The free-agent market: Free agency is one of the least efficient ways to build a roster but it is also a necessary evil. No team has the solution to every problem in the farm system. The Giants did well by signing ace lefty reliever Jeremy Affeldt to a two-year, $7.5 million contract during the 2008-09 offseason. He has since signed two contract extensions to remain in San Francisco.
Michael Morse has been relegated to pinch-hitter duty this postseason -- he wasn't on the wild-card or NLDS roster because of an oblique injury, but was on the NLCS roster and will be on the World Series roster -- but he was the team's regular left fielder and part-time first baseman this season. He signed a one-year, $8 million contract with the Giants last winter and rewarded them with a 130 OPS+.
This past offseason the Giants shored up their rotation by signing veteran Tim Hudson to a two-year contract worth $23 million. It was a risky signing because not only is Hudson approaching 40 (turned 39 in July), but he was also coming off the gruesome ankle injury that ended his 2013 season. The first year of the contract has gone quite well, however.
The scrap heap: One thing Sabean has done as well as any GM in baseball is get value from unlikely places. Beyond Ishikawa and Vogelsong, the Giants signed current closer Santiago Casilla (January 2010), long man Yusmeiro Petit (January 2012) and middle reliever Jean Machi (February 2011) as minor-league free agents. Casilla was cut by the Athletics, Petit had bounced around Triple-A with several organizations, and Machi spent a year pitching in Mexico before joining San Francisco.
Furthermore, hard-throwing September revelation Hunter Strickland was claimed off waivers from the Pirates in April 2013. (The Giants and Pirates seem to have a thing, huh?) Coincidentally, the Pirates dropped Strickland from their 40-man roster to make room for former Giants lefty Jonathan Sanchez. Between Strickland, Casilla, Petit and Machi, Sabean built basically half his bullpen by grabbing guys on the cheap after they had run out of chances elsewhere.
The Giants signed Gregor Blanco as a minor-league free agent during the 2011-12 offseason and he has since become an integral part of the team. He was the regular left fielder in 2012 and this year he has taken over as the starting center fielder and leadoff hitter following Pagan's injury. Backup infielder Joaquin Arias also signed a minor-league deal with the team during the 2011-12 offseason. He has been a mainstay on the bench ever since. Arias was once traded for Alex Rodriguez, you know.
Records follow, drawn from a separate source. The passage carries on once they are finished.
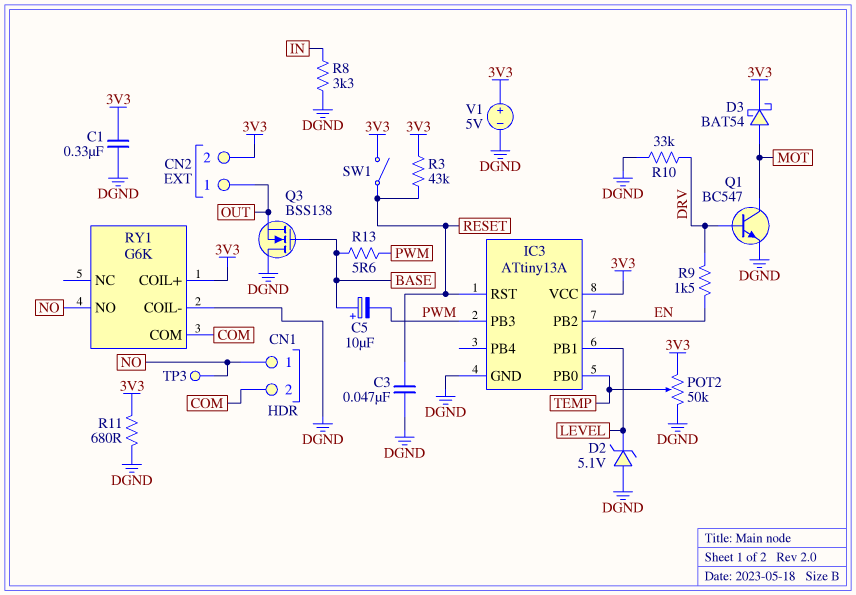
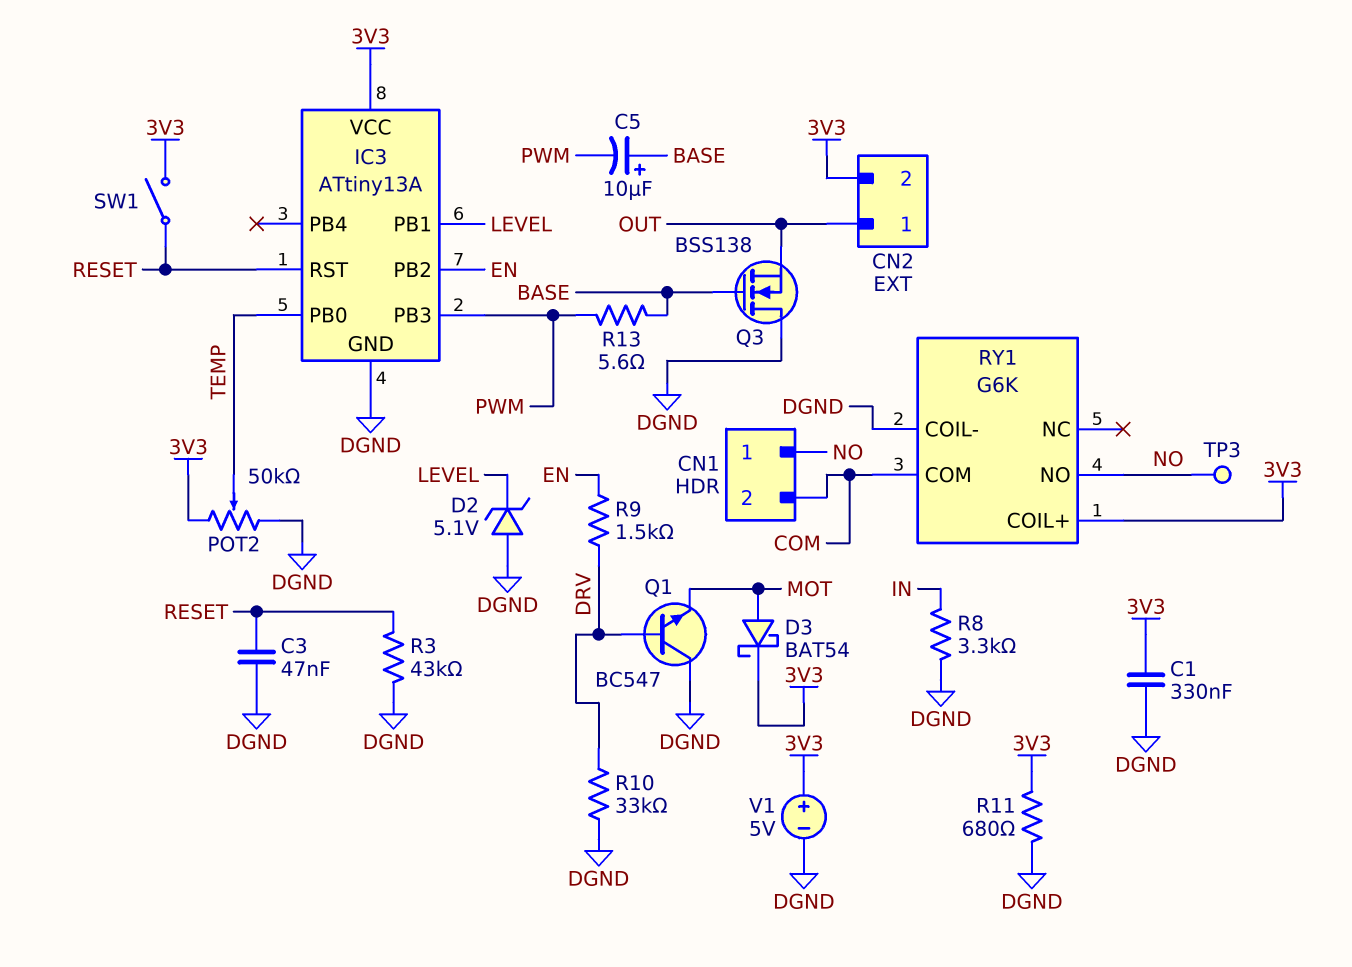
Q1: NPN BC547 (B DRV, C MOT, E DGND) -> NPN BC547 (B DRV, C DGND, E MOT)
R3: 43k (3V3, RESET) -> 43k (DGND, RESET)

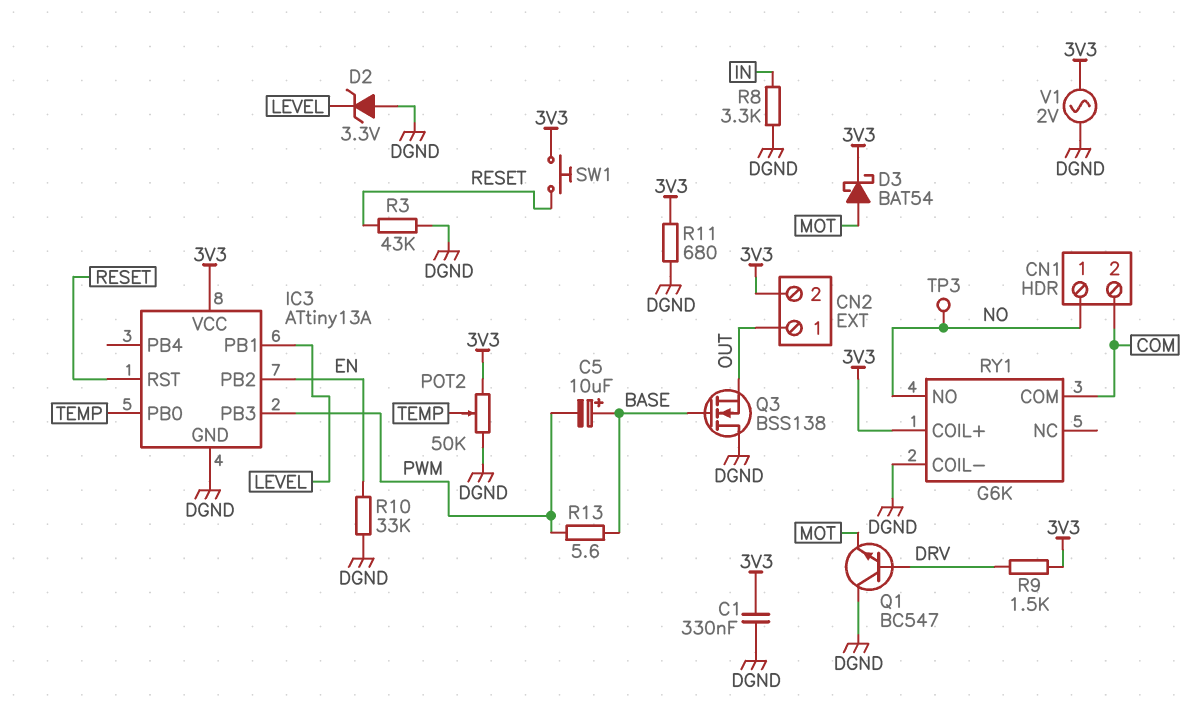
C3: 47nF (DGND, RESET) -> none
D2: zener 5.1V (A DGND, K LEVEL) -> zener 3.3V (A DGND, K LEVEL)
R9: 1.5k (DRV, EN) -> 1.5k (3V3, DRV)
R10: 33k (DGND, DRV) -> 33k (DGND, EN)
SW1: switch (3V3, RESET) -> button (3V3, RESET)
V1: 5V (plus 3V3, minus DGND) -> AC 2V (3V3, DGND)

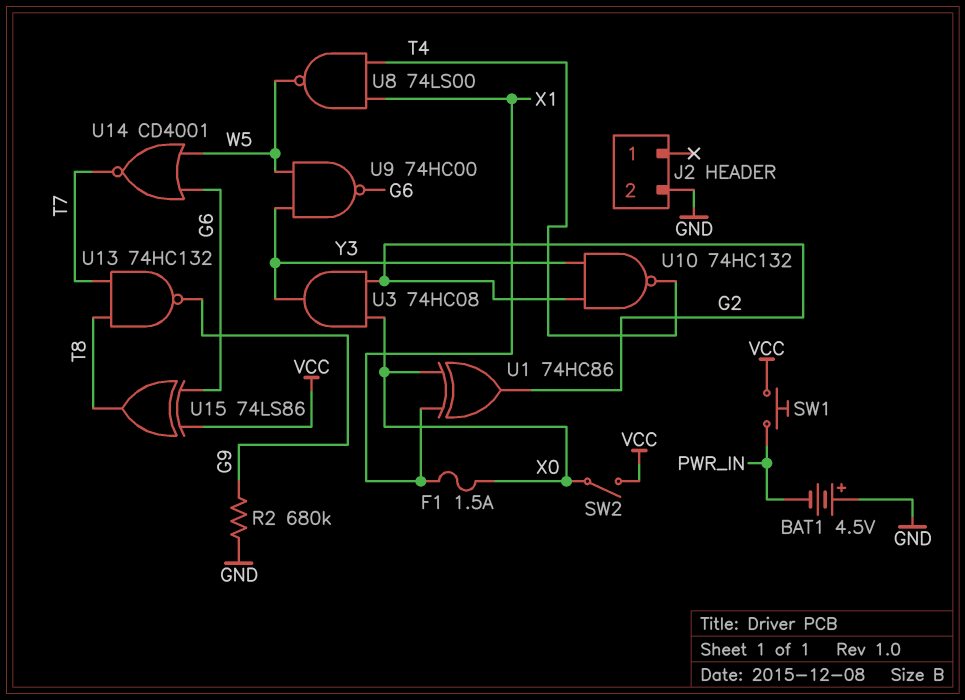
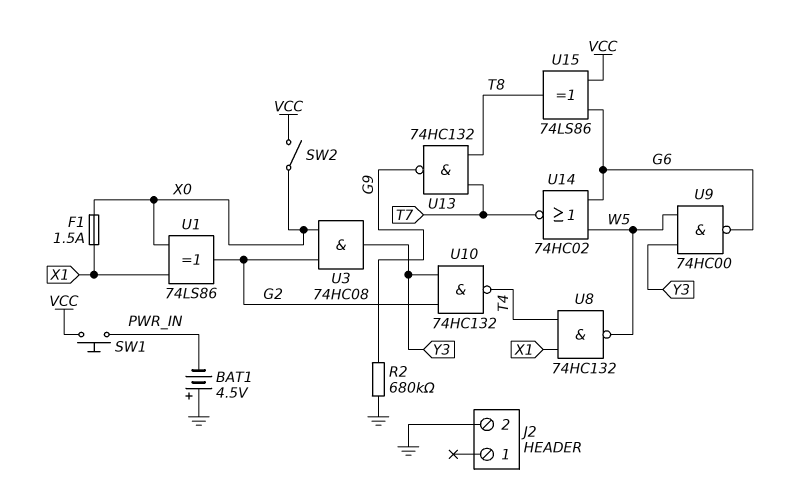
U1: XOR 74HC86 (in X0, in X1, out G2) -> XOR 74LS86 (in X0, in X1, out G2)
U8: NAND 74LS00 (in T4, in X1, out W5) -> NAND 74HC132 (in T4, in X1, out W5)
U14: NOR CD4001 (in G6, in W5, out T7) -> NOR 74HC02 (in G6, in W5, out T7)

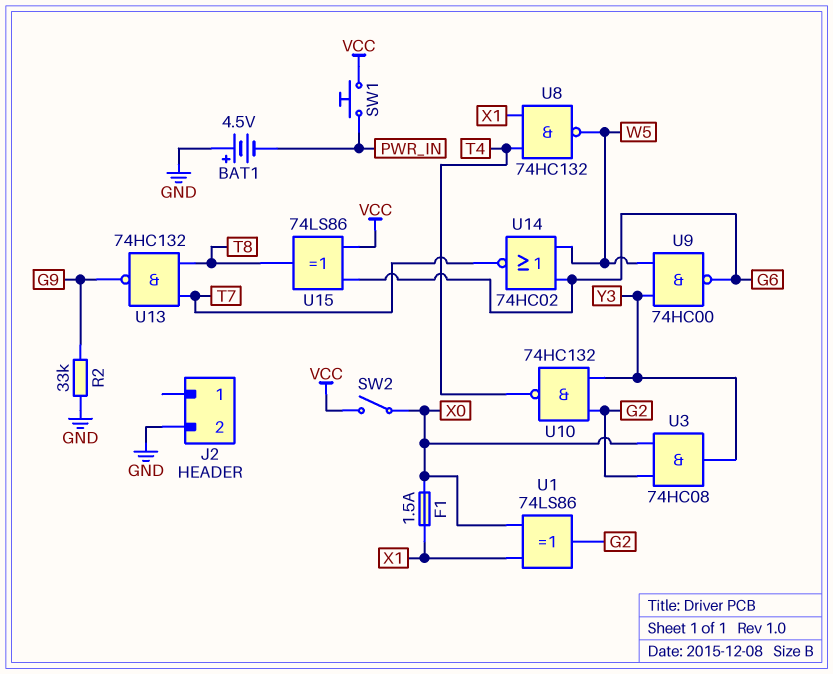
R2: 680k (G9, GND) -> 33k (G9, GND)

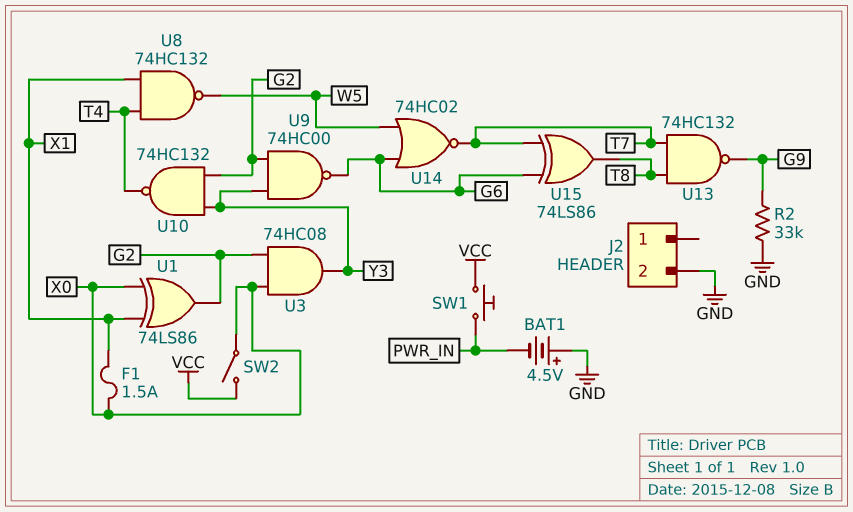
U9: NAND 74HC00 (in W5, in Y3, out G6) -> NAND 74HC00 (in G2, in Y3, out G6)
U15: XOR 74LS86 (in G6, in VCC, out T8) -> XOR 74LS86 (in G6, in T7, out T8)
Final breakdown: Unless something unexpected happens these next few days, the Giants will use the same roster in the World Series as they did during the NLCS. Here's the final breakdown of how those 25 players were acquired:
Drafted (10): Belt, Bumgarner, Crawford, Duffy, Lincecum, Panik, Perez, Posey, Romo, Susac
Minor-league free agents (7): Arias, Blanco, Casilla, Ishikawa, Machi, Petit, Vogelsong
Trades (3): Peavy, Pence, Lopez
MLB free agents (3): Affeldt, Hudson, Morse
International free agents (1): Sandoval
Waivers (1): Strickland
It all starts with the homegrown players for the Giants. They built their core from within thanks to some high draft picks from 2006-08 and some not-so-high draft picks from a much larger period of time. Sabean then supplemented the roster with trades and free agency. He really deserves a ton of credit for finding so many productive players on cheap minor-league contracts.